By Maria, Laura, Vanessa and Beatriz
While doing all these interviews around the Bay Area, we learned a lot from all kinds of people’s perspectives. Some people thought their community was clean, others didn’t.
Focusing on aesthetics, one of the main points was graffiti. Some people didn’t like the fact that the teens would 'destroy' the city this way, others would think that graffiti was 'art'. When we were interviewing people in Fruitvale village, we interviewed Pete Villasenor, a librarian. He said that in his opinion graffiti was an art and that he would like more people to pay teens to paint murals around the town. In other places around, Fruitvale people said that this kids who do this kind of vandalism are kids who are not educated by their parents, and that it was all about how the parents raised their children to respect property.
In Chinatown, and Lake Merritt, we also saw graffiti, compared to other places like Walnut Creek, Alameda, Castro Street, and Old Oakland, where the graffiti in walls was very rare. We think this is because this are wealthier cities were people paymore taxes and the money is use to maintain a clean city, they also use the money and spend the time to paint over the graffiti. Meanwhile in Oakland people are using the money to make the city safer and add more cops.
The Chinatown buildings in Downtown Oakland looked old. They looked like they were almost ready to fall down, not all of them but most of them. They didn't look that clean compared to the other buildings we saw. The Fruitvale buildings, is not that they look old is just that they look kind of dirty, not all of them, though some buildings in the Fruitvale area are new and they're pretty clean. In the Rockridge area the buildings didn't look old or new: they were in good shape and they didn't look dirty or like they had any tagging on them.

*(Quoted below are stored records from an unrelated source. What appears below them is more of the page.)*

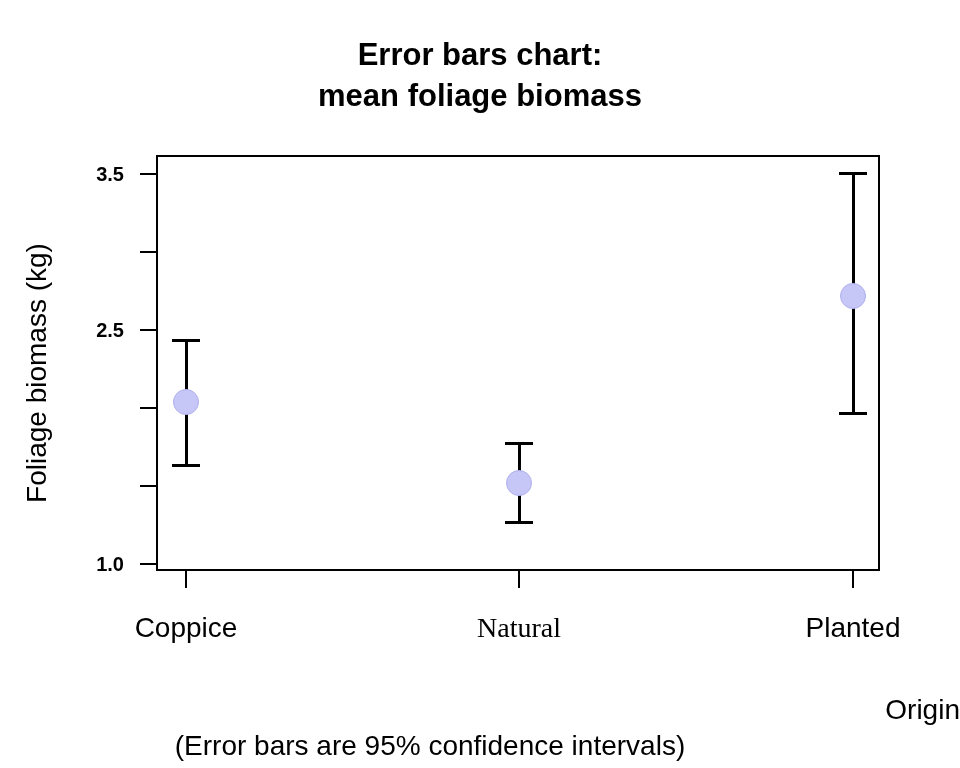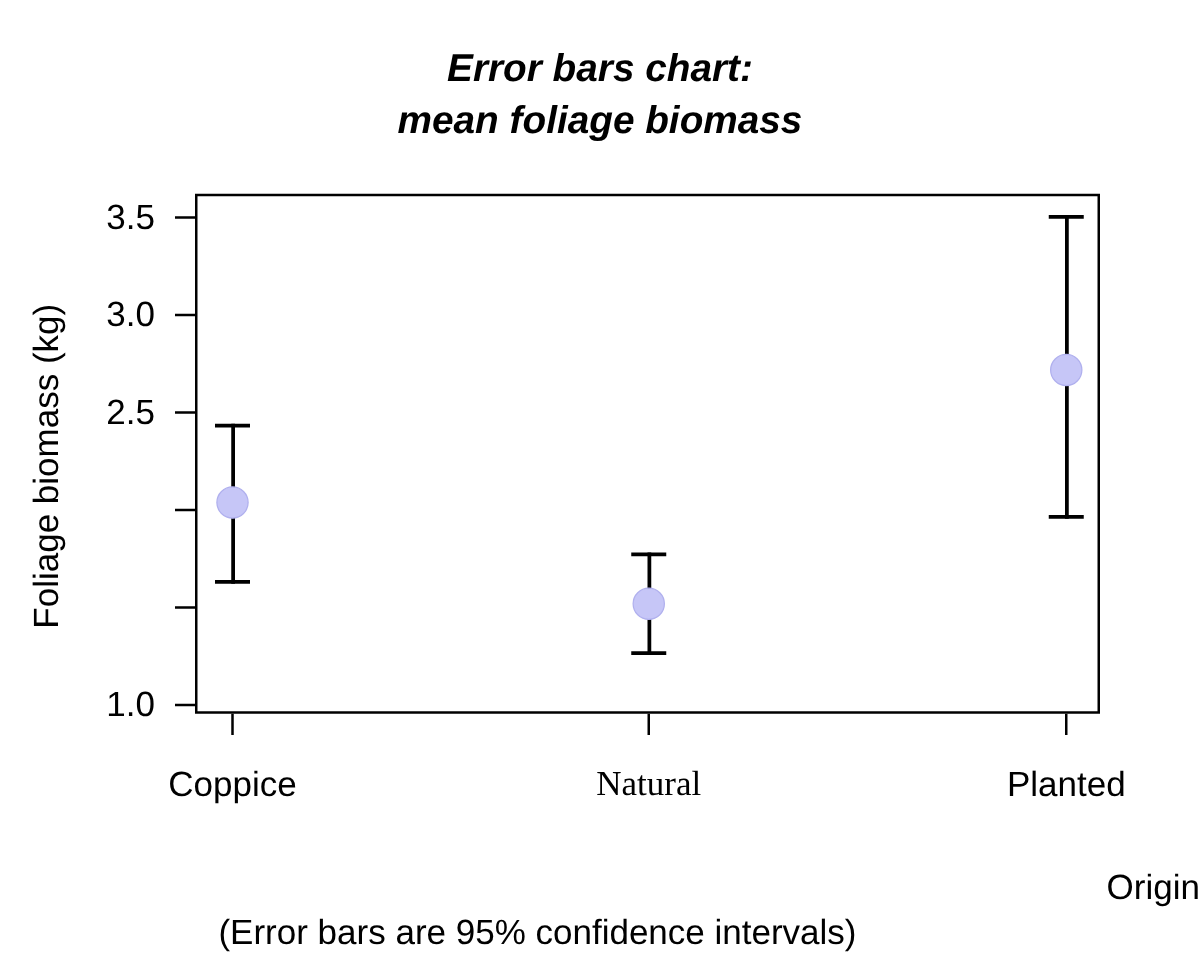--- a/index.html
+++ b/index.html
@@ -35,7 +35,6 @@
     font-weight: bold;
     line-height: 41px;
     letter-spacing: 0px;
-    font-style: italic;
   }
   .chart-title .line2 { display: block; }
 

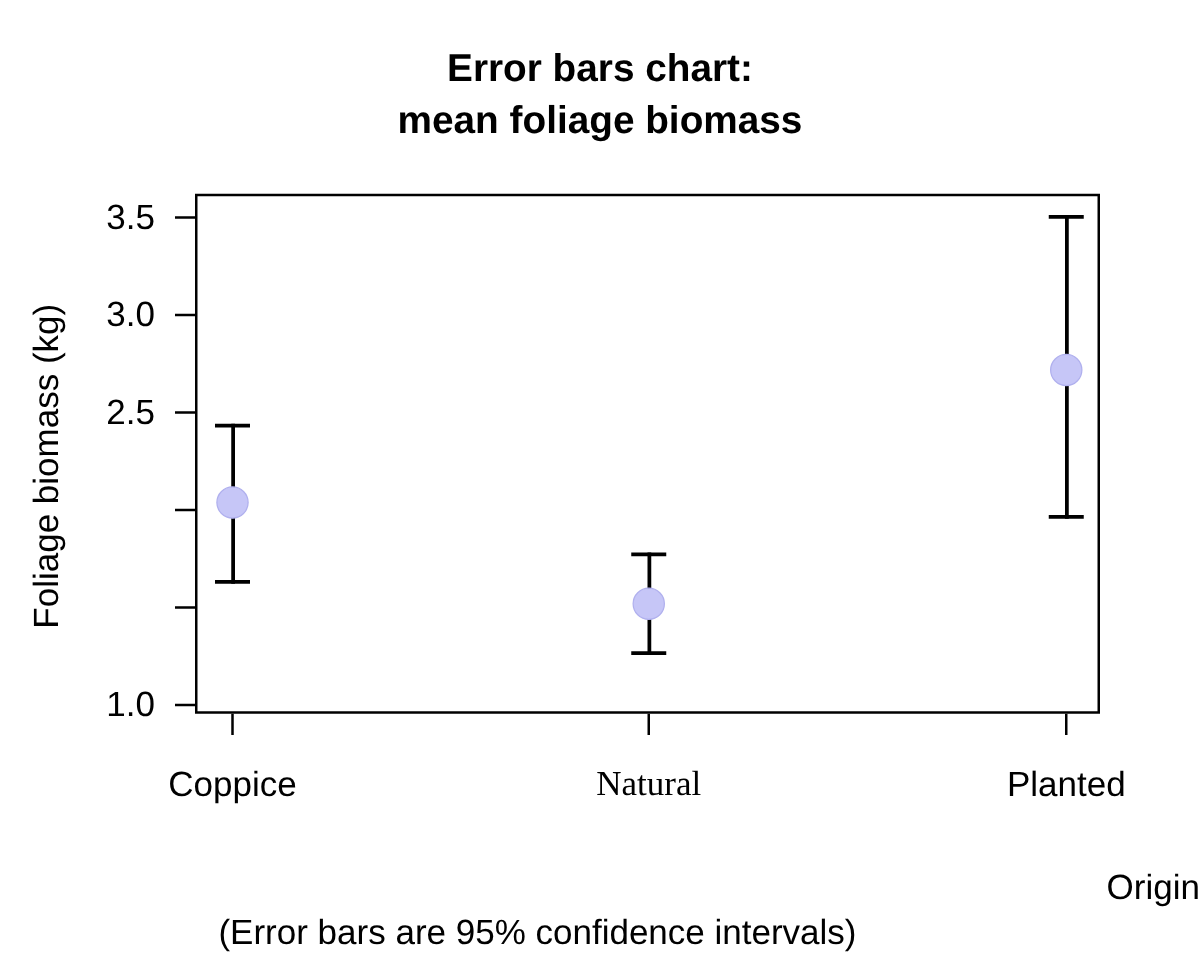--- a/index.html
+++ b/index.html
@@ -72,8 +72,9 @@
     right: 836px;      
     width: 120px;
     text-align: right;
-    font-size: 28px;
+    font-size: 20px;
     line-height: 28px;
+    font-weight: bold;
   }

In Old Oakland the buildings were really old. The buildings in Old Oakland are one of the oldest buildings in the Bay Area. They don't look dirty is just the fact that there old that makes them look kind of mess up. Lake Merritt buildings seem like they’re in pretty good shape. Some of them were old and some of them were new. They were building more new buildings too. The buildings in Lakeshore were old but taken care of. They keep the buildings in good shape and make them look new.
In the Castro, some buildings were pretty old, but then again some looked new. They kept their buildings in good shape as well and they are very colorful and different. The buildings in the Castro have a lot color and even though some buildings looked old like the theater they had something about it that made it look new.
Overall, most of the buildings were in good shape. Fruitvale is a place that the Latino community identifies with. There are a lot of Mexican restaurants, and there are mostly Latinos around. The language you mostly hear is Spanish. In Fruitvale we are used to each other, and we are not scared when we see eachother's face. We have simple clothes. We don't have a lot of money to have nicer expensive clothes. In Chinatown, it was an Asian community where the elderly didn't speak much English. In Rockridge there was diversity, but not a lot compared to other parts of Oakland. The people there were dressed professionally, and were nice. In Old Oakland there was a lot of different people because it was the Farmers' Market day, and people from different cities came.
The Castro was a different community. In Fruitvale you rarely see a homosexual men walking around. In Castro that's pretty much all you saw. The people there looked like they had money based on how they were dressed. In Walnut Creek people were walking around in their suits and professional clothes. Most of the people we saw in Walnut Creek were Caucasian. They were not used to seeing minorities. It was clear they believed in the stereotypes that people said about minorities. The clear example that showed they were absorbed into stereotypes was that, when our male group-member approached a white lady, she grabbed her purse and looked really scared. We believe this because they haven't had the chance to interact with minorities, and they go based on what they hear in the media.
While visiting Fruitvale we noticed that the streets were really dirty. In the Fruitvale drains there was a bag of chips, soda cans and more other trash. There was people picking up cans and bottles (to get money for recycling them), but they weren't picking up thash. We think that Fruitvale was dirty is because theres' a lot of people that are lazy to look for a trash can and just throw it in the ground. In Rockridge it was very different from Fruitvale: the streets were much cleaner and there was no garbage in the drains. We think that it was clean because people care for their environment and don't want a dirty environment. Another reason is because there are a lot of rich people and they have pay higher taxes.
In Alameda, the part that we went to was clean. We think that there are parts in the community that are dirty. It was clean because people are clean and want people to see their community as a clean one. The Castro was different because it's right next door to the Mission, where the streets are super dirty, but in the Castro, they were much cleaner than the Mission. We think that in Castro it was sort of clean because some people cared about their community (though not all of them). In Lakeshore, their community was clean because there was a lot of trash cans around. In Walnut Creek the streets were much cleaner than in Old Oakland probably because some people don't care and some do. We think that if people make a change of not littering the streets can be much cleaner. In Chinatown, the streets had gum on the ground and we walked past a garbage can that was in the ground and there was thrash next to it, probably because it couldn't fit anymore garbage.